19h30 : Le concert est complet, mais le public, largement… « âgé », arrivera tard, profitant sans doute des températures estivales en prolongeant un après-midi barbecue dans le pavillon de banlieue, ou en profitant d’un début de soirée apéro à la terrasse d’un bar. Les Londoniens de deathcrash joueront donc devant un auditoire encore modeste. Le set démarre sur une chanson lente, c’est inhabituel. La voix de Tiernan Banks est délicate, mais rappelle pas mal de chanteurs anglais délicats eux aussi, dans un registre indie rock un peu bucolique, assez morne, et aussi pas mal coincé. Bon. Le second titre a exactement le même tempo, avec des vocaux, euh… délicats. Pendant vingt-deux secondes, ça s’énerve un peu, avant de revenir à de la… délicatesse. Le troisième titre est une chanson… calme, chantée avec une indéniable… délicatesse… qui s’excite pendant vingt-quatre secondes avant la fin. Au bout d’un moment, il y a enfin un morceau (American Metal, croit-on) qui commence… calmement et délicatement… avant un long et bruitiste crescendo fort plaisant, qui réveille les nombreux spectateurs assoupis dans la salle : on comprend pendant quelques instants les comparaisons avec Mogwai, tout en se disant qu’il ne faut rien exagérer. Dans la chanson suivante (Wrestle with Jimmy), le bassiste récite le texte, ce qui nous change agréablement de la voix… délicate de Tiernan, et puis le batteur se met à hurler comme s’il jouait du death metal, à moins qu’il ne se soit fait mal, le pauvre. Bon, on rigole, mais c’est la meilleure chanson du set de 35 minutes. Tout retourne ensuite à la normale avec une dernière chanson, calme et délicate. Ce n’est pas pour enfoncer le clou dans un cercueil déjà bien fermé, mais « deathcrash » nous semble un nom peu approprié pour un groupe qu’on aurait plutôt baptisé « Calm and Delicate (and Boring) ». On dit ça, on ne dit rien.
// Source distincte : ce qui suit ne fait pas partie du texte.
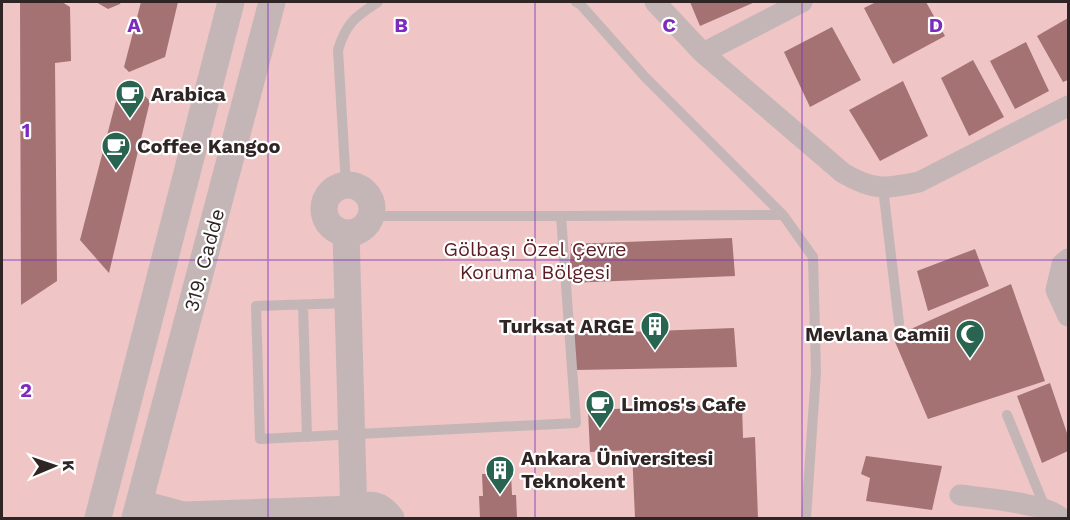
<svg xmlns="http://www.w3.org/2000/svg" width="1070" height="520" font-family="'Work Sans',sans-serif">
  <rect width="100%" height="100%" fill="#fbf5f5"/>
  <path fill="#efc5c5" d="M2 2H1068V518H2Z"/>
  <path fill="#a47273" d="M20 2H62L70 7 71 61 55 63 57 281 21 305Z
    M96 2H121L120 4 108 9Z
    M141 2H178L165 57 129 72 124 67Z
    M690 2H755L700 26Z
    M876 2H926L945 36 893 64 864 8Z
    M1068 18V80L1063 82 1037 36Z
    M832 27 861 80 810 107 784 52Z
    M1026 42 1049 91 1015 109 990 61Z
    M973 60 1004 117 969 136 941 78Z
    M903 81 928 136 880 161 849 110Z
    M136 87 150 101 109 273 80 240 118 93Z
    M732 238 735 276 569 283 571 244Z
    M975 249 989 286 928 311 917 271Z
    M1011 284 1045 381 928 419 893 337Z
    M734 328 737 367 576 370 574 334Z
    M1050 383 1068 436V451L1042 463 1017 396Z
    M742 404 743 438 755 437 758 518H635L632 450 590 452 588 410Z
    M866 456 942 466 932 510 866 501 870 478 861 474Z
    M511 473 512 495H516L517 518H480L479 496H483L482 474Z"/>
  <g fill="none" stroke-linecap="round" stroke-linejoin="round">
    <path stroke="#c4b6b6" stroke-width="10" d="M576 2 581 5 645 77 783 215
      M346 185 338 50C346 23 356 16 378 2
      M883 188 899 323
      M561 216 783 215 813 257 816 372 806 518
      M348 303 256 306 260 439 576 423 561 216H371
      M303 305 307 437
      M1007 415 1046 510"/>
    <path stroke="#c4b6b6" stroke-width="21" d="M655 2 703 53 843 173C874 191 885 189 919 182L1068 106
      M703 53 802 2
      M1068 259 1062 264 1056 290 1068 316
      M960 495C982 498 1047 503 1061 518"/>
    <path stroke="#c4b6b6" stroke-width="27" d="M324 209a24 24 0 1 1 48 0a24 24 0 1 1-48 0Z
      M346 233 354 518
      M139 503 183 515 354 509C371 502 380 504 391 518
      M98 518 231 2
      M135 518 272 2"/>
  </g>
  <path fill="none" stroke="#7b2cbf" stroke-width="1.5" stroke-opacity="0.55" d="M268 2V518M535 2V518M802 2V518M2 260H1068"/>
  <defs>
    <g id="cafe-pin" transform="scale(1.5)"><path d="M0 17L-7.5 6A9.5 9.5 0 1 1 7.5 6Z" fill="#28644f" stroke="#fff"/><path d="M-5.5-4.5H6V0H3Q3 3.5 0 3.5H-2.5Q-5.5 3.5-5.5 0ZM3-3.2v2h1.7v-2ZM-6 4.5H4V6H-6Z" fill="#fff"/></g>
    <g id="building-pin" transform="scale(1.5)"><path d="M0 17L-7.5 6A9.5 9.5 0 1 1 7.5 6Z" fill="#28644f" stroke="#fff"/><path d="M-4-6H4V6H1V3H-1V6H-4ZM-2.5-4.3h1.7v1.8h-1.7ZM.8-4.3h1.7v1.8H.8ZM-2.5-1h1.7V.8h-1.7ZM.8-1h1.7V.8H.8Z" fill="#fff"/></g>
    <g id="mosque-pin" transform="scale(1.5)"><path d="M0 17L-7.5 6A9.5 9.5 0 1 1 7.5 6Z" fill="#28644f" stroke="#fff"/><path d="M3.5-4.9A6 6 0 1 0 3.5 4.9A5 5 0 1 1 3.5-4.9Z" fill="#fff"/></g>
  </defs>
  <g fill-rule="evenodd">
    <use href="#cafe-pin" x="130" y="94"/>
    <use href="#cafe-pin" x="116" y="146"/>
    <use href="#building-pin" x="655" y="326"/>
    <use href="#mosque-pin" x="970" y="334"/>
    <use href="#cafe-pin" x="600" y="404"/>
    <use href="#building-pin" x="500" y="470"/>
  </g>
  <g text-anchor="middle" dominant-baseline="central" stroke-width="4.5" stroke-linejoin="round" paint-order="stroke">
    <g font-size="20" font-weight="bold" fill="#302525" stroke="#fff" text-anchor="start">
      <text x="151" y="94">Arabica</text>
      <text x="137" y="146">Coffee Kangoo</text>
      <text x="634" y="326" text-anchor="end">Turksat ARGE</text>
      <text x="949" y="334" text-anchor="end">Mevlana Camii</text>
      <text x="621" y="404">Limos's Cafe</text>
      <text x="521" y="458">Ankara Üniversitesi<tspan x="521" dy="23">Teknokent</tspan></text>
    </g>
    <g font-size="20" fill="#5b1b22" stroke="#fff">
      <text x="535" y="249">Gölbaşı Özel Çevre<tspan x="535" dy="23">Koruma Bölgesi</tspan></text>
    </g>
    <g font-size="20" fill="#302525" stroke="#fff">
      <text transform="translate(204 260) rotate(-75)">319. Cadde</text>
    </g>
  </g>
  <g font-size="20" text-anchor="middle" font-weight="bold" fill="#7b2cbf" stroke="#fff" stroke-width="4.5" stroke-linejoin="round" paint-order="stroke">
    <text x="134" y="32">A</text>
    <text x="401" y="32">B</text>
    <text x="669" y="32">C</text>
    <text x="936" y="32">D</text>
    <text x="26" y="137">1</text>
    <text x="26" y="397">2</text>
  </g>
  <rect width="1070" height="520" fill="none" stroke="#302525" stroke-width="6"/>
  <g transform="translate(54 466) rotate(88)" stroke="#ffffff" stroke-width="4.5" paint-order="stroke">
  <path d="M0-4.5L10 22L0 15L-10 22Z" fill="#302525"/>
  <text y="-9" font-size="16" font-weight="bold" text-anchor="middle" fill="#302525">K</text>
  </g>
</svg>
20h40 : On ronge son frein en face des deux beaux amplis Orange de William, marqués – comme les autres – d’un sympathique « JESUS » : un bon moyen de ne pas se faire piquer son matos, ou alors peut-être aux USA par des fondamentalistes chrétiens ? Et puis ils sont là, les anciens frères Pétard, et bon dieu, qu’est-ce qu’on les aime finalement, ces deux têtes à claques ! En fait, la soixantaine passée, Jim et William semblent être devenus des êtres humains parfaitement fréquentables (des English gentlemen ?) : Jim est terriblement bien conservé physiquement, très élégant, et il parle régulièrement pour dire des choses aimables, comme pour s’excuser d’avoir la crève et donc la voix un peu éteinte : malgré le rude accent écossais, on dirait même qu’il fait des efforts pour être compris ! William a repris du poids, sa touffe de cheveux a totalement blanchi, mais il y a même un peu de lumière sur lui cette fois. Et à la fin, il viendra remettre l’un de ses médiators en main propre à un pote du premier rang, tout sympa et (presque) souriant ! Bref, le comportement puant n’est plus à l’ordre du jour, Jim ne tourne plus le dos au public (il se met juste de profil, dans le noir…), les lumières sont parcimonieuses mais belles, la fumée ne s’invite que peu, et le son est magnifique, clair et fort (au moins au premier rang, derrière, dans la fosse, il y a eu quelques plaintes). Bref, The Jesus and Mary Chain sont maintenant des gens qui nous veulent du bien.
La preuve : une setlist en forme de « best of », avec des titres, pour la plupart très connus, tirés de tous leurs albums, en plus des cinq chansons extraites de Glasgow Eyes. Au grand dam de certains – nostalgiques – le « noise » est clairement en retrait désormais, le son est plus clair, plus agressif aussi, mettant en valeur les très belles mélodies de la plupart des chansons, tout en accentuant le côté « rock’n’roll » éternel du groupe. A signaler que les synthés ne sont pas présents sur scène, seulement pré-enregistrés et lancés par le batteur -, et qu’il n’y aura aucun révisionnisme musical, puisque les classiques sont joués de manière fidèle, juste avec moins de fuzz et de saturation.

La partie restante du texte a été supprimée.